Depending on what they infect
Not all types of viruses have affinity for the same organisms or cells. In other words, some viruses only affect animals and not plants. Thanks to this, it can be used as a criterion for its classification. In this case it focuses on who your guest is, there are three groups:
- Animal viruses.
- Plant viruses.
- bacteriophage viruses (They attack bacteria).
The case of coronaviruses
recently the term “coronavirus” became known worldwide as a result of the global pandemic caused by one of the viral species belonging to this category. It is the severe acute respiratory syndrome coronavirus-2 (SARS-CoV-2), which produces the disease called COVID-19, pneumonia with a relatively high death rate in humans. This pathogen variant was discovered in the Chinese city of Wuhan, but from this point of origin it mutated several times.
But beyond this case, coronaviruses are long-known types of viruses and in the taxonomy used to classify these biological entities are in the Coronaviridae family, so they are considered a subfamily.
One of the characteristics of these species is that are RNA viruses with a longer genome, And by the protuberances of their rounded surface, which make that seen under the microscope, they seem to take a crown at the ends. On the other hand, most species of coronavirus do not pose a significant danger to most people.
How do they work?
I couldn’t end this article without explaining how viruses work generically. Viron (mature form of virus), locates a host cell, successfully introducing its genetic content inside. This material is inserted into the DNA of the nucleus, so that the cell can transcribe its information and translate it into proteins which form the capsid and others. It is also possible to replicate the genes of the virus, thus introducing it into new capsids and forming new viruses which leave the infected cell.
This is a generic way of talking about the life cycle of viruses; there are a multitude of variables.
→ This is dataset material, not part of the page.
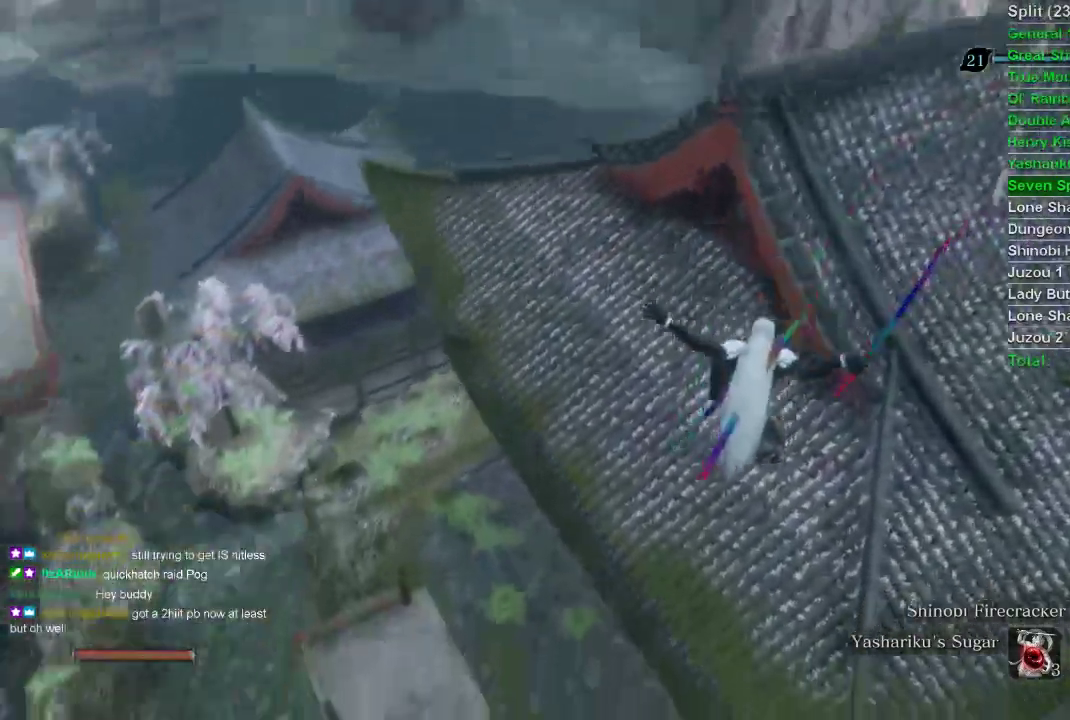
{"buttons": [], "left_stick": "up-left", "right_stick": "center", "events": [[350, "left_stick", "up-left"], [433, "right_stick", "center"]]}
Examples cited as retroviruses must first transcribe their RNA content into DNA and make the complementary strand before they can be inserted, because cells contain their genetic material in the form of double-stranded DNA.
The cause of viruses is due to this insertion into the DNA of the cell, which can translocate genes in addition to allow them to take control of the cell for its proliferation, which prevents it from functioning properly.
- Breitbart, M. (2005). Is there a virus here, is there a virus, the same virus everywhere? Trends in microbiology. 13 (6): 278-284.
- Dimmock, N..J .; Easton, AJ; Leppard, K. (2007). Introduction to Modern Virology Sixth Edition. Hoboken: Blackwell Publishing.
- Rei, AM; Lefkowitz, E., Adams, MJ; Carstens, EB, (2011). International Committee on Virus Taxonomy, International Union of Microbiological Societies. Virology Division (ed.). Ninth report of the International Committee on the Taxonomy of Viruses. Oxford: Elsevier.
- Pennisi, E. (2011). Going viral: exploring the role of viruses in our bodies. Science, 331 (6024): 1513.
- Madigan, M .; Martinko, J. (2005). Brock Biology of Microorganisms New York: Prentice Hall.
- Neuman, BW; Kiss, G .; Kunding, AH; Bhella, D .; Baksh, MF; Connelly, S .; et al. (2011). Structural analysis of the M protein as a whole and of the morphology of coronaviruses. Journal of Structural Biology. 174 (1): pages 11 to 22.